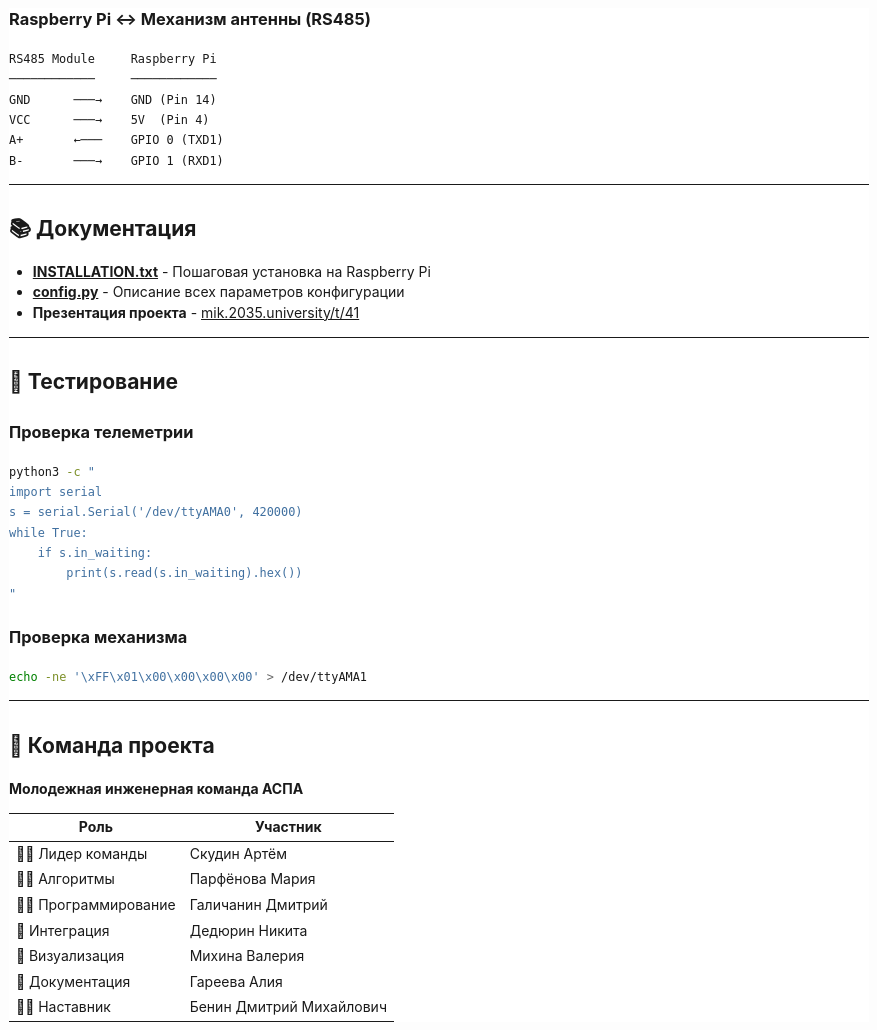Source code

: ### Raspberry Pi ↔ Механизм антенны (RS485)

```
RS485 Module     Raspberry Pi
────────────     ────────────
GND      ───→    GND (Pin 14)
VCC      ───→    5V  (Pin 4)
A+       ←───    GPIO 0 (TXD1)
B-       ───→    GPIO 1 (RXD1)
```

---

## 📚 Документация

- **[INSTALLATION.txt](INSTALLATION.txt)** - Пошаговая установка на Raspberry Pi
- **[config.py](config.py)** - Описание всех параметров конфигурации
- **Презентация проекта** - [mik.2035.university/t/41](https://mik.2035.university/t/41)

---

## 🧪 Тестирование

### Проверка телеметрии

```bash
python3 -c "
import serial
s = serial.Serial('/dev/ttyAMA0', 420000)
while True:
    if s.in_waiting:
        print(s.read(s.in_waiting).hex())
"
```

### Проверка механизма

```bash
echo -ne '\xFF\x01\x00\x00\x00\x00' > /dev/ttyAMA1
```

---

## 👥 Команда проекта

**Молодежная инженерная команда АСПА**

| Роль | Участник |
|------|----------|
| 👨‍💼 Лидер команды | Скудин Артём |
| 👩‍💻 Алгоритмы | Парфёнова Мария |
| 👨‍💻 Программирование | Галичанин Дмитрий |
| 🔧 Интеграция | Дедюрин Никита |
| 🎨 Визуализация | Михина Валерия |
| 📝 Документация | Гареева Алия |
| 👨‍🏫 Наставник | Бенин Дмитрий Михайлович |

•••••

◆ EXERCISE DIRECTIONS: Restate all of the material word for word, leaving every picture out.

◆ EXERCISE OUTPUT:
Source code

: ### Raspberry Pi ↔ Механизм антенны (RS485)

```
RS485 Module     Raspberry Pi
────────────     ────────────
GND      ───→    GND (Pin 14)
VCC      ───→    5V  (Pin 4)
A+       ←───    GPIO 0 (TXD1)
B-       ───→    GPIO 1 (RXD1)
```

---

## 📚 Документация

- **[INSTALLATION.txt](INSTALLATION.txt)** - Пошаговая установка на Raspberry Pi
- **[config.py](config.py)** - Описание всех параметров конфигурации
- **Презентация проекта** - [mik.2035.university/t/41](https://mik.2035.university/t/41)

---

## 🧪 Тестирование

### Проверка телеметрии

```bash
python3 -c "
import serial
s = serial.Serial('/dev/ttyAMA0', 420000)
while True:
    if s.in_waiting:
        print(s.read(s.in_waiting).hex())
"
```

### Проверка механизма

```bash
echo -ne '\xFF\x01\x00\x00\x00\x00' > /dev/ttyAMA1
```

---

## 👥 Команда проекта

**Молодежная инженерная команда АСПА**

| Роль | Участник |
|------|----------|
| 👨‍💼 Лидер команды | Скудин Артём |
| 👩‍💻 Алгоритмы | Парфёнова Мария |
| 👨‍💻 Программирование | Галичанин Дмитрий |
| 🔧 Интеграция | Дедюрин Никита |
| 🎨 Визуализация | Михина Валерия |
| 📝 Документация | Гареева Алия |
| 👨‍🏫 Наставник | Бенин Дмитрий Михайлович |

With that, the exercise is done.